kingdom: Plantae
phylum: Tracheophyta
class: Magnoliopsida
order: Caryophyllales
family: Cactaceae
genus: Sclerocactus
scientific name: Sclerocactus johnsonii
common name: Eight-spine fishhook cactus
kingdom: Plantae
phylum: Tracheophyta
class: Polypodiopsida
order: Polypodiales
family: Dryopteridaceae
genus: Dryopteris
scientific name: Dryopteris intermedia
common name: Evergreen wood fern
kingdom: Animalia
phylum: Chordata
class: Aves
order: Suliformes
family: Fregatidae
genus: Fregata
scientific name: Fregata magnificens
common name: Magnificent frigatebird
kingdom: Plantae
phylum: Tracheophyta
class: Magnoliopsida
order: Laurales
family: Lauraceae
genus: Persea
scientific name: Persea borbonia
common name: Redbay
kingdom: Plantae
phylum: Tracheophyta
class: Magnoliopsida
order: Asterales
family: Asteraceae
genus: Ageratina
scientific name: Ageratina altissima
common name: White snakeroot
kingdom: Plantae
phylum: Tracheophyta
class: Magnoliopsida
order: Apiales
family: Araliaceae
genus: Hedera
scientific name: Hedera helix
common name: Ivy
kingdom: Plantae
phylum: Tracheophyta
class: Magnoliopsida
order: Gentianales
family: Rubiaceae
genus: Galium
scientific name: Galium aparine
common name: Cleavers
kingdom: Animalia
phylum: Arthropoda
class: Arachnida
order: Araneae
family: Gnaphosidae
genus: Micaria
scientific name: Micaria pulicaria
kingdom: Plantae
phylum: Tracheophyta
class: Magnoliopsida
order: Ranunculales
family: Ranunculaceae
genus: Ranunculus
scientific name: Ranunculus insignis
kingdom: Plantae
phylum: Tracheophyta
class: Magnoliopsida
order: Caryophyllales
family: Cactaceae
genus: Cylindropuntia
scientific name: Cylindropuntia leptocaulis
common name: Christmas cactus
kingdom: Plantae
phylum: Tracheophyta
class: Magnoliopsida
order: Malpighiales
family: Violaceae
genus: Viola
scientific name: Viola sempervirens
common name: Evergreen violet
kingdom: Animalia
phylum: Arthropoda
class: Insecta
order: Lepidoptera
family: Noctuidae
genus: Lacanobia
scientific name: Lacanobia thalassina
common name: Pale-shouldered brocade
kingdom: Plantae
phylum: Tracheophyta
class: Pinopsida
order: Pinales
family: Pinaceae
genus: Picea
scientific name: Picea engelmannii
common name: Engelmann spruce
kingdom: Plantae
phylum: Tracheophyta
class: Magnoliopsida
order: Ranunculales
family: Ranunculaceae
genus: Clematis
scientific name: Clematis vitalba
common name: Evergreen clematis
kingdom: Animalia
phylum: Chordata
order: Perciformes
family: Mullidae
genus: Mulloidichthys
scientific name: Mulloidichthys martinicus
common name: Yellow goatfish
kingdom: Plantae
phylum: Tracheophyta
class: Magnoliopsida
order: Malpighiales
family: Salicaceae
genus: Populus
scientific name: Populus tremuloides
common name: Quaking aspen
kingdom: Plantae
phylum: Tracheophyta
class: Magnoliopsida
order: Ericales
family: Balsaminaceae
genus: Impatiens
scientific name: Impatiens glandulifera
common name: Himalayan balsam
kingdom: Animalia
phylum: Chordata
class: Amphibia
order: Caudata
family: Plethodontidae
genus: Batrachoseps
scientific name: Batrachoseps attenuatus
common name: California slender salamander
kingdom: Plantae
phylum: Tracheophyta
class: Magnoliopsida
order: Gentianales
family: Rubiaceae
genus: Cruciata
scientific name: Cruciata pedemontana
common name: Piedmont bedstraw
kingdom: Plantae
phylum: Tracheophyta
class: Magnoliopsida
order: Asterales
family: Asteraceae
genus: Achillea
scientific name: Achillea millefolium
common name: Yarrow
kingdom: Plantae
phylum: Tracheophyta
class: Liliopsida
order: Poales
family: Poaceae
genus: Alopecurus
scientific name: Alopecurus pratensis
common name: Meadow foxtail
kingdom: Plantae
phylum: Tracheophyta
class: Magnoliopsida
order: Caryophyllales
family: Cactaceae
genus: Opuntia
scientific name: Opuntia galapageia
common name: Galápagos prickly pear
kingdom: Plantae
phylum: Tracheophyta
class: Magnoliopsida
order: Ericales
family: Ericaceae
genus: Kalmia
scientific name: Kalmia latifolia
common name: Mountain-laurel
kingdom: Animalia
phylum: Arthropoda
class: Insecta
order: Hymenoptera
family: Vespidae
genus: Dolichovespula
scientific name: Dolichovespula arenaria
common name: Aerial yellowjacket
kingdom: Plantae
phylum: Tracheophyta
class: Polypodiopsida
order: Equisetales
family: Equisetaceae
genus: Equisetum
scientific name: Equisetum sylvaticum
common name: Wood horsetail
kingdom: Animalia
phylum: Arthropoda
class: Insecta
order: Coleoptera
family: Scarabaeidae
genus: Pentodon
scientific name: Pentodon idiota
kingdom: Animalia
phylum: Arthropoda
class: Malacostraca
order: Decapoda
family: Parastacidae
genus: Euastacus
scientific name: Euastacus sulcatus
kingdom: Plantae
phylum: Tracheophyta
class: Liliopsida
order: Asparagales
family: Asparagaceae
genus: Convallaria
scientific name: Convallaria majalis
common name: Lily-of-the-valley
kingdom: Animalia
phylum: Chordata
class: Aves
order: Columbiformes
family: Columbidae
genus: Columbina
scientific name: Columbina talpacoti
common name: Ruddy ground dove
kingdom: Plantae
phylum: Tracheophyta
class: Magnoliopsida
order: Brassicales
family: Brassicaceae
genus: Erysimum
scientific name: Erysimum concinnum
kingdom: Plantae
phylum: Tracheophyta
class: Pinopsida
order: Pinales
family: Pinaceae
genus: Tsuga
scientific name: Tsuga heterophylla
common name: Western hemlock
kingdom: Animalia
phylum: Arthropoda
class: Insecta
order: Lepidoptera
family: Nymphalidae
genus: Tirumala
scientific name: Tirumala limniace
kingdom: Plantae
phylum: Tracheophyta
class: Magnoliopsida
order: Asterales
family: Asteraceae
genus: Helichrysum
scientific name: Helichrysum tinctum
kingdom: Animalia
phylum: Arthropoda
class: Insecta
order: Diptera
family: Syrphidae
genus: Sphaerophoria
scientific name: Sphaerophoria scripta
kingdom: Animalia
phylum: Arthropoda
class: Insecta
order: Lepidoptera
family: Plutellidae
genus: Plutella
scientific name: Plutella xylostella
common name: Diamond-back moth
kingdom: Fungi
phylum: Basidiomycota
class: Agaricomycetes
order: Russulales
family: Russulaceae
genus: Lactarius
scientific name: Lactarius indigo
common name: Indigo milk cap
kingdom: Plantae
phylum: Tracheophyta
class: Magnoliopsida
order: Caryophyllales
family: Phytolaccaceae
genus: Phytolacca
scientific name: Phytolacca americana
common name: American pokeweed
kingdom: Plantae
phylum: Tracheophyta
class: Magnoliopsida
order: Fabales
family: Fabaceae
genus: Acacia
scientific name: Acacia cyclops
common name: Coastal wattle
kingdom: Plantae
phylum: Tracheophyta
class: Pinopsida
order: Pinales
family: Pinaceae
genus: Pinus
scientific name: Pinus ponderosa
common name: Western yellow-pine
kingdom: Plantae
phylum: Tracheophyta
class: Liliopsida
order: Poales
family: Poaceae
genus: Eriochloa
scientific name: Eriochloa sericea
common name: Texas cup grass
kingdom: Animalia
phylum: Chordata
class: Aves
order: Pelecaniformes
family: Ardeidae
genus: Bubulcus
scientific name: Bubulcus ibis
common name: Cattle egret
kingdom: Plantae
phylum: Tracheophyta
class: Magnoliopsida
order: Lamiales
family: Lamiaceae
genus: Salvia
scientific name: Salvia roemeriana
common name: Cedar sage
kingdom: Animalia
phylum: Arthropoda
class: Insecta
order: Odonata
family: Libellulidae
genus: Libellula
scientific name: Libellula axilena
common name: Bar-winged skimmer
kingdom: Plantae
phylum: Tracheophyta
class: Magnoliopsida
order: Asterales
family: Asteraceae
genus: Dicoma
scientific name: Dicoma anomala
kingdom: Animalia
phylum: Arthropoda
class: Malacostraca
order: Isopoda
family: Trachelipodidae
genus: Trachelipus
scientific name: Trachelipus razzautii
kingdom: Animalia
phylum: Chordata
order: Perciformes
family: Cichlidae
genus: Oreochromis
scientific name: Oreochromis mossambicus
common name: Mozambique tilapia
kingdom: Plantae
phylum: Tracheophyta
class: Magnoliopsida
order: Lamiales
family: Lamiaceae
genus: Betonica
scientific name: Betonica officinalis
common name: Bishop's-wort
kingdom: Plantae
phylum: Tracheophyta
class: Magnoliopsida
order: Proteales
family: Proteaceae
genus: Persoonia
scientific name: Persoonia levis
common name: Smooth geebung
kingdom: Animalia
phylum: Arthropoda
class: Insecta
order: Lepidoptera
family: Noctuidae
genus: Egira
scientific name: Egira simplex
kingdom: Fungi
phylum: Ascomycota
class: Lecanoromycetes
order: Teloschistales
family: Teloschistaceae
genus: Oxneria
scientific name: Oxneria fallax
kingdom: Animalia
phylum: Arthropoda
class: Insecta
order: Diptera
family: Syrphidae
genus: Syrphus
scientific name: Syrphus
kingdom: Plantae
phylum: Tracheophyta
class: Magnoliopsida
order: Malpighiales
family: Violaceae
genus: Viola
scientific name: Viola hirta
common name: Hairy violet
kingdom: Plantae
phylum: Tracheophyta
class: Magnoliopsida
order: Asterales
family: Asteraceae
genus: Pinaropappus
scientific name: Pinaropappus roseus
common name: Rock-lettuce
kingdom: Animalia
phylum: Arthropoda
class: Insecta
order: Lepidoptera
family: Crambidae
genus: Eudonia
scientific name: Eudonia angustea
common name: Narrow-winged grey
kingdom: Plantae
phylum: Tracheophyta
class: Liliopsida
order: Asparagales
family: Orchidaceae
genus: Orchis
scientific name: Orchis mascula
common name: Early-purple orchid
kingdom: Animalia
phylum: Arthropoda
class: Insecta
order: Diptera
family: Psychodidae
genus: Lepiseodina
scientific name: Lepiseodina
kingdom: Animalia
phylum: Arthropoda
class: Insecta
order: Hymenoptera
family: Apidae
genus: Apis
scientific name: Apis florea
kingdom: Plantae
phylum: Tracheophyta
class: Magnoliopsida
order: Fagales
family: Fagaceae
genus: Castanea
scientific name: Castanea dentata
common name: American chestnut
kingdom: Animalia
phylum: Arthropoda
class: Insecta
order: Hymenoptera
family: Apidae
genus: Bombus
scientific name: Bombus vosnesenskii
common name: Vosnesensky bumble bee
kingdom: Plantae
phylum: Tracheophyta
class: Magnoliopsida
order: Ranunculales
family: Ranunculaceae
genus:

_Instructions to follow_
Copy everything from the very start of the records down through the line containing "genus: Dryopteris", with no changes.

_Exercise answer_
kingdom: Plantae
phylum: Tracheophyta
class: Magnoliopsida
order: Caryophyllales
family: Cactaceae
genus: Sclerocactus
scientific name: Sclerocactus johnsonii
common name: Eight-spine fishhook cactus
kingdom: Plantae
phylum: Tracheophyta
class: Polypodiopsida
order: Polypodiales
family: Dryopteridaceae
genus: Dryopteris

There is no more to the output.